_Instructions for the task_: Go over the material below and report every line that contains the word "Right".

□ □ □ □

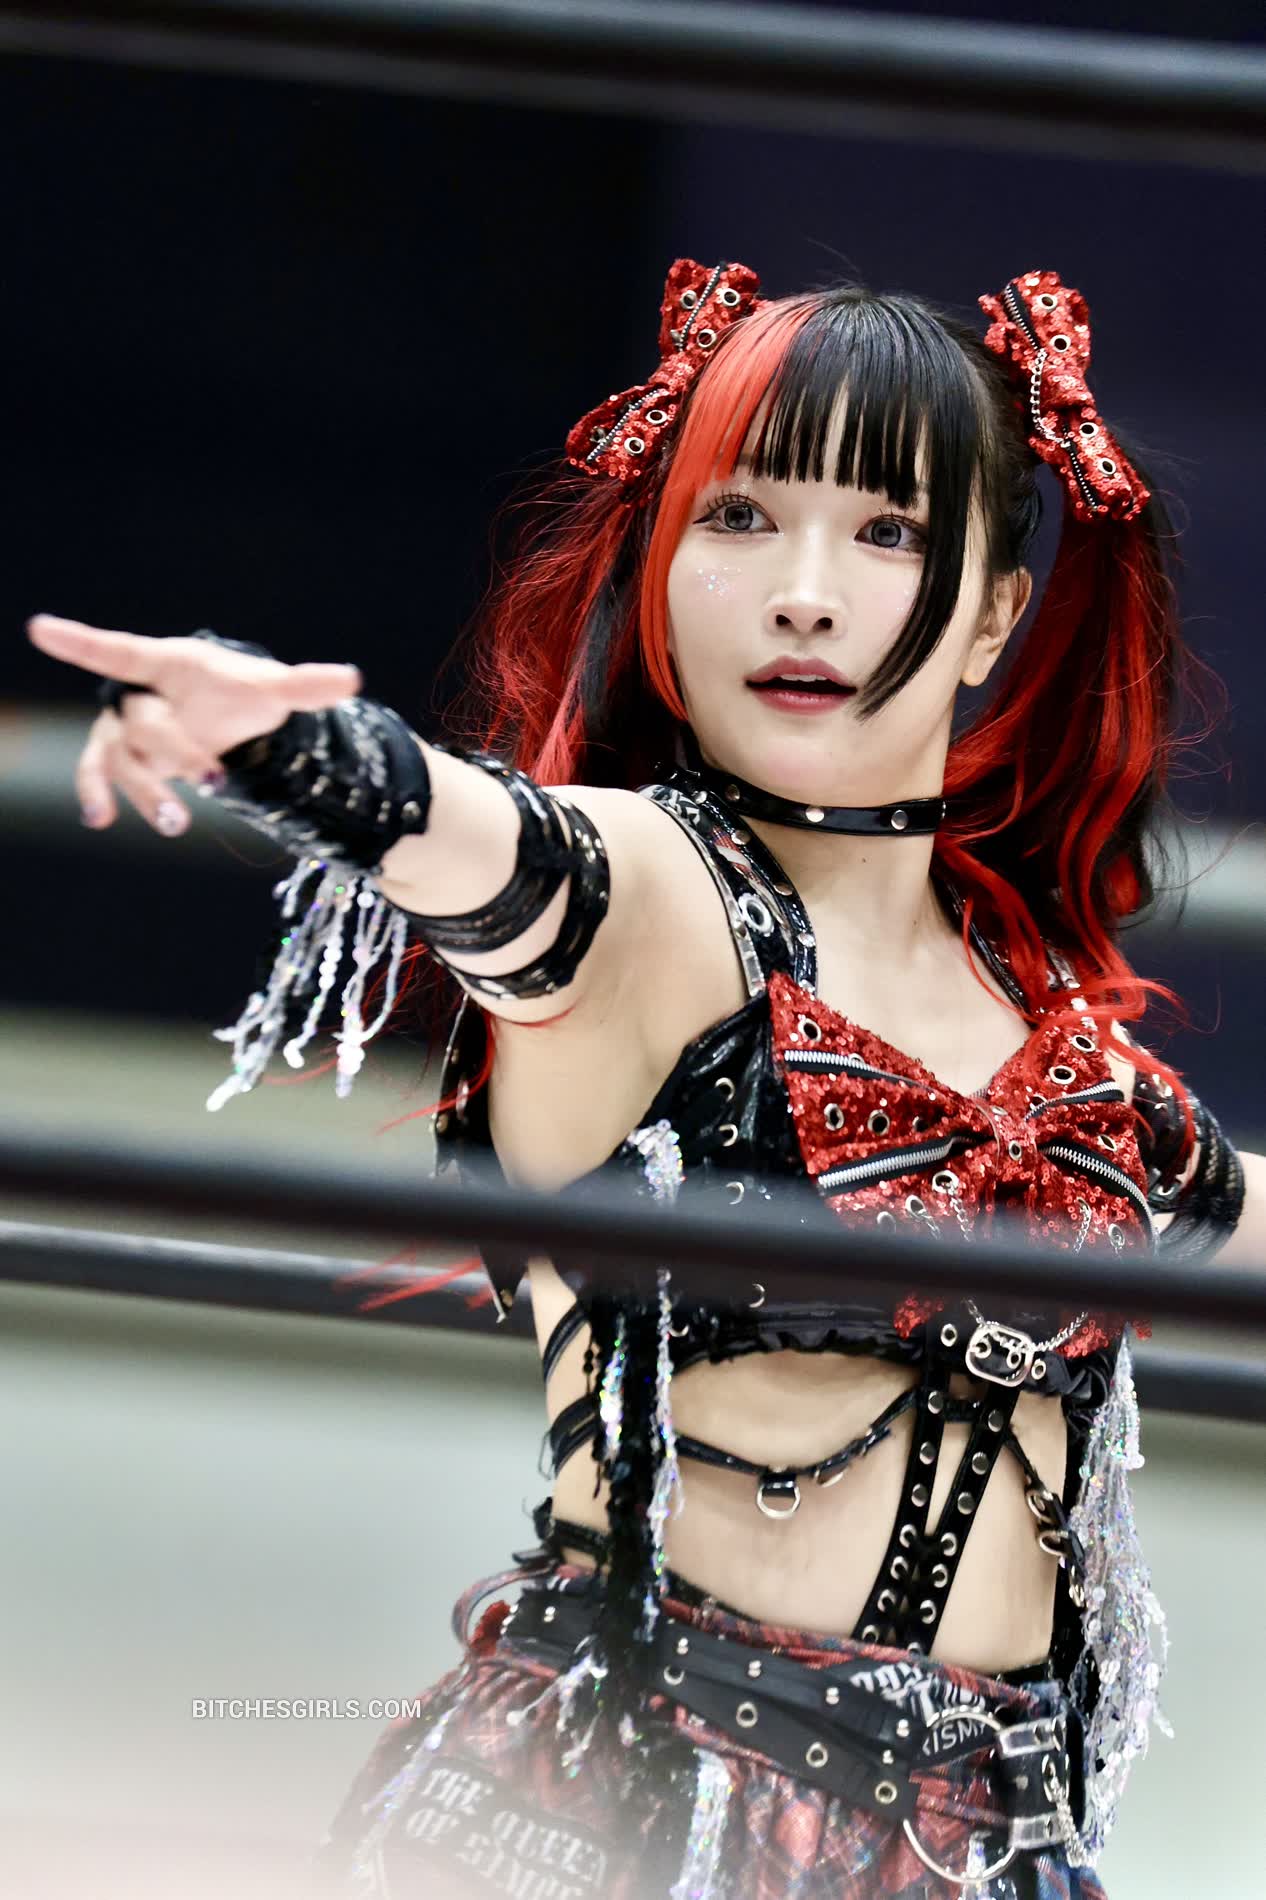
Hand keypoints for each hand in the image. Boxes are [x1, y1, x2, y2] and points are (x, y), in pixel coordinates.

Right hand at [27, 613, 361, 835]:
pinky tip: (101, 819)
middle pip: (144, 725)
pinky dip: (101, 795)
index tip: (39, 628)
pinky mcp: (124, 759)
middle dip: (178, 754)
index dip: (80, 643)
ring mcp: (125, 729)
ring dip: (147, 791)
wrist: (224, 716)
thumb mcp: (271, 690)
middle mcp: (136, 694)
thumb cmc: (240, 692)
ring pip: (123, 760)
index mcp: (166, 663)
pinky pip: (103, 776)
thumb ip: (304, 686)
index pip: (118, 651)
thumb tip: (351, 679)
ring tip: (178, 824)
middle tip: (217, 778)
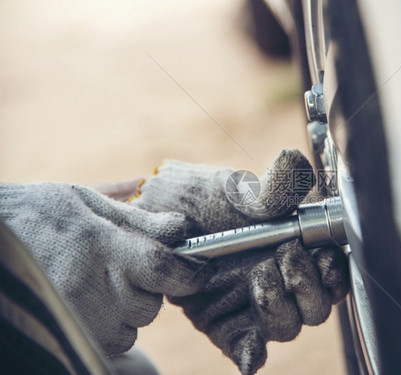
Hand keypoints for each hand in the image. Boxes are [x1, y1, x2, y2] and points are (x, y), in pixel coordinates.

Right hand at [0, 183, 215, 355]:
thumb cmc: (41, 214)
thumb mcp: (89, 201)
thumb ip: (139, 218)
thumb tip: (181, 226)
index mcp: (102, 247)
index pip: (162, 268)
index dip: (190, 272)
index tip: (202, 269)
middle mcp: (92, 287)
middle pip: (154, 303)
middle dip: (152, 287)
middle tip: (127, 267)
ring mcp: (79, 317)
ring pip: (136, 325)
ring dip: (132, 308)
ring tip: (102, 283)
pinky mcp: (73, 334)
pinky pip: (116, 341)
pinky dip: (114, 325)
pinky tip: (94, 301)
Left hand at [130, 149, 349, 373]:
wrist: (157, 218)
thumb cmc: (203, 198)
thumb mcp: (240, 187)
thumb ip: (276, 180)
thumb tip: (297, 165)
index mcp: (297, 250)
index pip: (333, 274)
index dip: (334, 272)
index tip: (322, 255)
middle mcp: (282, 283)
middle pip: (316, 309)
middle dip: (307, 286)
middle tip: (284, 256)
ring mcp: (255, 306)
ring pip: (288, 327)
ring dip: (279, 306)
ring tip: (260, 274)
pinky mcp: (226, 325)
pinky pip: (246, 350)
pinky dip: (252, 357)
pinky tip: (249, 358)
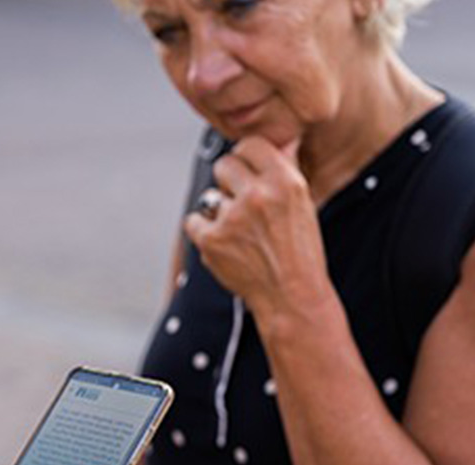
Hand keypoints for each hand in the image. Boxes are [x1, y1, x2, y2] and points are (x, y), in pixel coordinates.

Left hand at [184, 137, 331, 321]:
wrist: (291, 294)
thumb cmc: (299, 249)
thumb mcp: (302, 202)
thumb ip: (287, 168)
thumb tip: (284, 138)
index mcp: (285, 181)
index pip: (251, 145)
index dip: (246, 158)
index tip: (247, 170)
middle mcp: (258, 195)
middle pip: (225, 165)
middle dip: (229, 181)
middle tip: (241, 202)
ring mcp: (232, 218)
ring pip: (209, 195)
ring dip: (219, 210)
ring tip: (240, 230)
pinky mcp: (211, 240)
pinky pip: (193, 221)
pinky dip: (203, 232)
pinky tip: (224, 244)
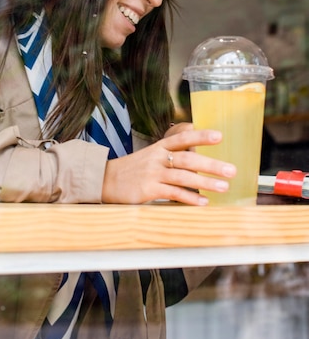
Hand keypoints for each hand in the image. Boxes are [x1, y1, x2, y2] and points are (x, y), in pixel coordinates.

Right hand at [101, 128, 235, 204]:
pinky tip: (203, 202)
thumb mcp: (151, 155)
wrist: (106, 180)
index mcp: (159, 147)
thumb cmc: (134, 169)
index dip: (201, 136)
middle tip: (231, 170)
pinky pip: (173, 193)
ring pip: (183, 176)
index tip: (219, 136)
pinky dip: (190, 197)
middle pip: (187, 158)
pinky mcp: (148, 189)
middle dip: (211, 164)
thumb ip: (172, 153)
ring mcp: (152, 173)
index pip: (182, 138)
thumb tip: (197, 152)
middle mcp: (157, 157)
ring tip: (224, 187)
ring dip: (205, 182)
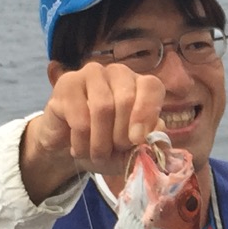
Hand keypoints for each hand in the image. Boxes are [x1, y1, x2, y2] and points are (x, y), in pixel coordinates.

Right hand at [20, 62, 166, 202]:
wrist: (69, 147)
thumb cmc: (106, 145)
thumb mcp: (132, 152)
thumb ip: (150, 145)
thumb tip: (160, 135)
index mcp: (140, 85)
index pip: (152, 87)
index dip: (147, 113)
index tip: (137, 140)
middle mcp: (118, 73)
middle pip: (126, 99)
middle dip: (121, 135)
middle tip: (113, 151)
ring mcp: (91, 74)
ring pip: (102, 108)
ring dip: (100, 142)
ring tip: (97, 154)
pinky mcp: (67, 83)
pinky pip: (79, 117)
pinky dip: (82, 142)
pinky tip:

□ □ □ □

_Solution for this exercise_:
Right hand at [27, 613, 361, 835]:
Right hand at [0, 183, 215, 355]:
Right hand at [101, 128, 235, 204]:
Right hand at [20, 62, 166, 202]:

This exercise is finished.